=== Data section ===
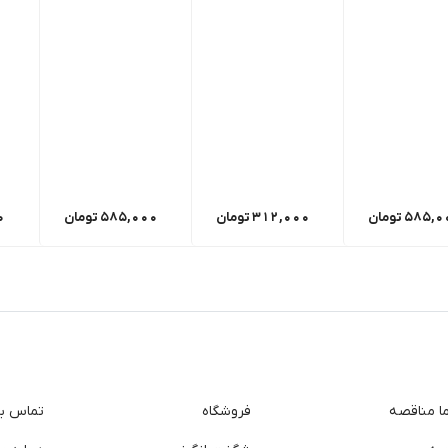
585,0
تومان
312,000
تومان
585,000
تومان
0
ما مناقصه
فروشگاه
تماس با 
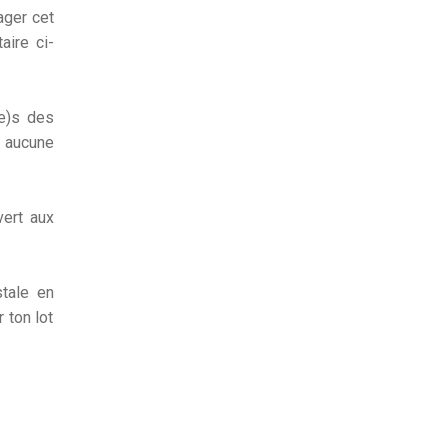
ager cet
aire ci-
(e)s des
 aucune
vert aux
tale en
 ton lot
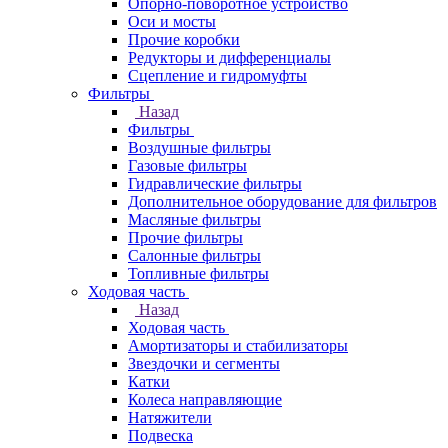
Опорно-поворотное устройство
Оси и мосты
Прочие коробки
Редукторы и дифференциалы
Сцепление и гидромуфты
Фильтры
Назад
Фильтры
Воздушные фильтры
Газовые фильтры
Гидравлические фильтры
Дополнительное оборудование для фильтров
Масляные фильтры
Прочие фильтры
Салонные фильтры
Топливные фильтры
Ходовая часть
Назад
Ходовая часть
Амортизаторы и стабилизаторы
Звездочки и сегменты
Катки
Колеса направляющие
Натяжители
Подвеска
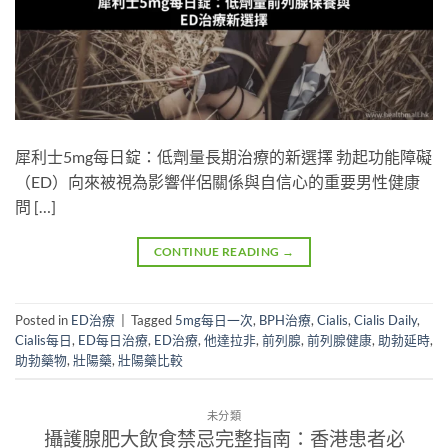
犀利士5mg每日錠：低劑量長期治療的新選擇 勃起功能障礙
（ED）向來被視為影響伴侶關係與自信心的重要男性健康
問 […]
CONTINUE READING
→
Posted in
ED治療
|
Tagged
5mg每日一次
,
BPH治療
,
Cialis
,
Cialis Daily
,
Cialis每日
,
ED每日治療
,
ED治療
,
他達拉非
,
前列腺
,
前列腺健康
,
助勃延時
,
助勃藥物
,
壯陽藥
,
壯陽藥比較
未分類
攝護腺肥大飲食禁忌完整指南：香港患者必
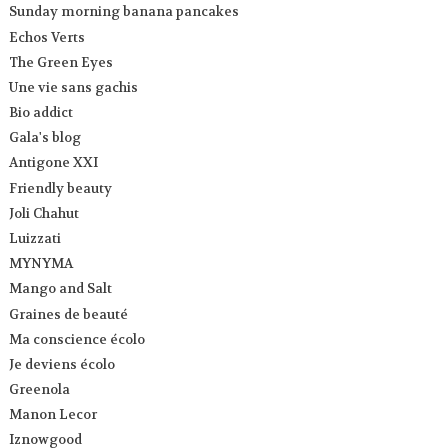
Sunday morning banana pancakes
Echos Verts
The Green Eyes
Une vie sans gachis
Bio addict
Gala's blog
Antigone XXI
Friendly beauty
Joli Chahut
Luizzati
MYNYMA
Mango and Salt
Graines de beauté
Ma conscience écolo
Je deviens écolo
Greenola
Manon Lecor
Iznowgood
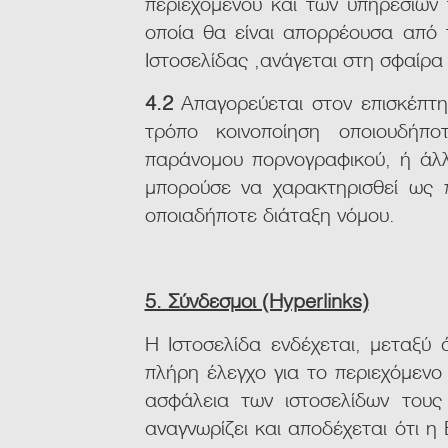
περιεχομένου και των υπηρεσιών 
οποία θα είναι απορρέουσα από 
Ιστοσελίδας ,ανάγεται στη σφαίρα
4.2
Απαγορεύεται στον επισκέπτη
τρόπο κοινοποίηση οποιουδήποτ
παράνομου πορνογραφικού, ή άλλ
μπορούσε να χαρακτηρισθεί ως π
οποιαδήποτε διάταξη νόμου.
5. Σύνδεσμοι (Hyperlinks)
Η Ιστοσελίδα ενδέχεται, μεταξύ ά
πλήρη έλεγχο για το περιεχόμενο
ασφάλεια των ιστοσελίδων τους
αναγνωρίζει και αποδέχεται ότι η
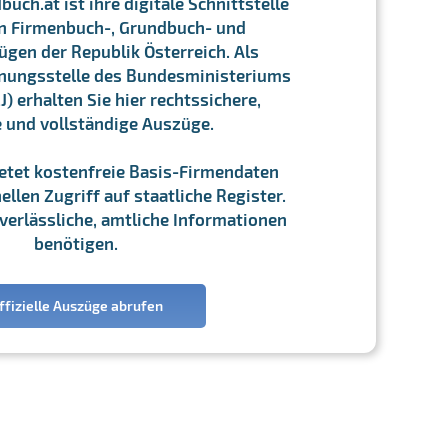
ch.at ist ihre digitale Schnittstelle
n Firmenbuch-, Grundbuch- und
gen der Republik Österreich. Als
chnungsstelle des Bundesministeriums
J) erhalten Sie hier rechtssichere,
e und vollständige Auszüge.
ietet kostenfreie Basis-Firmendaten
llen Zugriff auf staatliche Register.
ie verlässliche, amtliche Informationen
benötigen.
ffizielle Auszüge abrufen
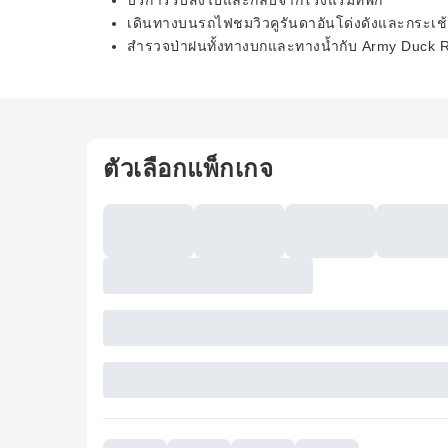
บริการรับส่งไปและกลับจากโรงแรมที่พัก
เดินทางบนรถไฟชมวิวคูรันดาอันโด่งดังและกระเ
สำรวจป่าฝนทั้งทางบกและทางน้ำกับ Army Duck R
ตัวเลือกแพ็กเกจ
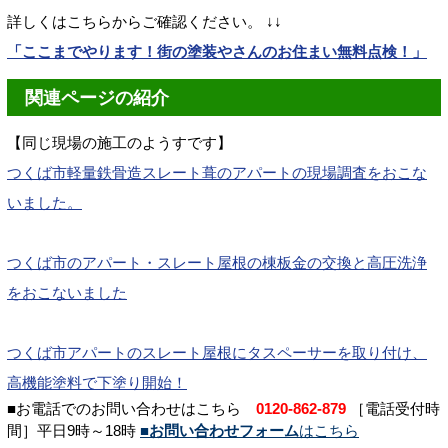
詳しくはこちらからご確認ください。 ↓↓
「ここまでやります！街の塗装やさんのお住まい無料点検！」
関連ページの紹介
【同じ現場の施工のようすです】
つくば市軽量鉄骨造スレート葺のアパートの現場調査をおこな
いました。
つくば市のアパート・スレート屋根の棟板金の交換と高圧洗浄
をおこないました
つくば市アパートのスレート屋根にタスペーサーを取り付け、
高機能塗料で下塗り開始！
■お電話でのお問い合わせはこちら
0120-862-879
［電話受付時
間］平日9時～18時
■お問い合わせフォーム
はこちら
===
Assignment: Update the items starting with the line containing "Опорно-поворотное устройство" and going on through the line containing "αναγνωρίζει και αποδέχεται ότι η" by replacing "Назад" with "Вернуться", leaving all else unchanged. Return only those lines, and leave the pictures out.

Output of the exercise:
Опорно-поворотное устройство
Оси и мосты
Прочие коробки
Редукторы и дифференциалы
Сцепление и гидромуфты
Фильтры
Вернуться
Фильтры
Воздушные фильтры
Газовые фильтры
Гидравлические фильтры
Дополнительное оборудование для фильтров
Масляные фильтры
Прочие фильтры
Салонные фильтры
Топливные фильтры
Ходовая часть
Вернуться
Ходовая часть
Амортизаторы и стабилизаторы
Звездочки и сегменты
Катки
Колеса направляющие
Натяжители
Подвеска
犀利士5mg每日錠：低劑量長期治療的新選擇 勃起功能障礙
（ED）向來被視為影響伴侶關係與自信心的重要男性健康
問 […]
CONTINUE READING
→
Posted in
ED治療
|
Tagged
5mg每日一次
,
BPH治療
,
Cialis
,
Cialis Daily
,
Cialis每日
,
ED每日治療
,
ED治療
,
他達拉非
,
前列腺
,
前列腺健康
,
助勃延時
,
助勃藥物
,
壯陽藥
,
壯陽藥比較
未分類
攝護腺肥大飲食禁忌完整指南：香港患者必
Sunday morning banana pancakes
Echos Verts
The Green Eyes
Une vie sans gachis
Bio addict
Gala's blog
Antigone XXI
Friendly beauty
Joli Chahut
Luizzati
MYNYMA
Mango and Salt
Graines de beauté
Ma conscience écolo
Je deviens écolo
Greenola
Manon Lecor
Iznowgood
περιεχομένου και των υπηρεσιών 
οποία θα είναι απορρέουσα από 
Ιστοσελίδας ,ανάγεται στη σφαίρα
4.2
Απαγορεύεται στον επισκέπτη
τρόπο κοινοποίηση οποιουδήποτ
παράνομου πορνογραφικού, ή άλλ
μπορούσε να χαρακτηρισθεί ως π
οποιαδήποτε διάταξη νόμου.
5. Σύνδεσμοι (Hyperlinks)
Η Ιστοσελίδα ενδέχεται, μεταξύ ά
πλήρη έλεγχο για το περιεχόμενο
ασφάλεια των ιστοσελίδων τους
αναγνωρίζει και αποδέχεται ότι η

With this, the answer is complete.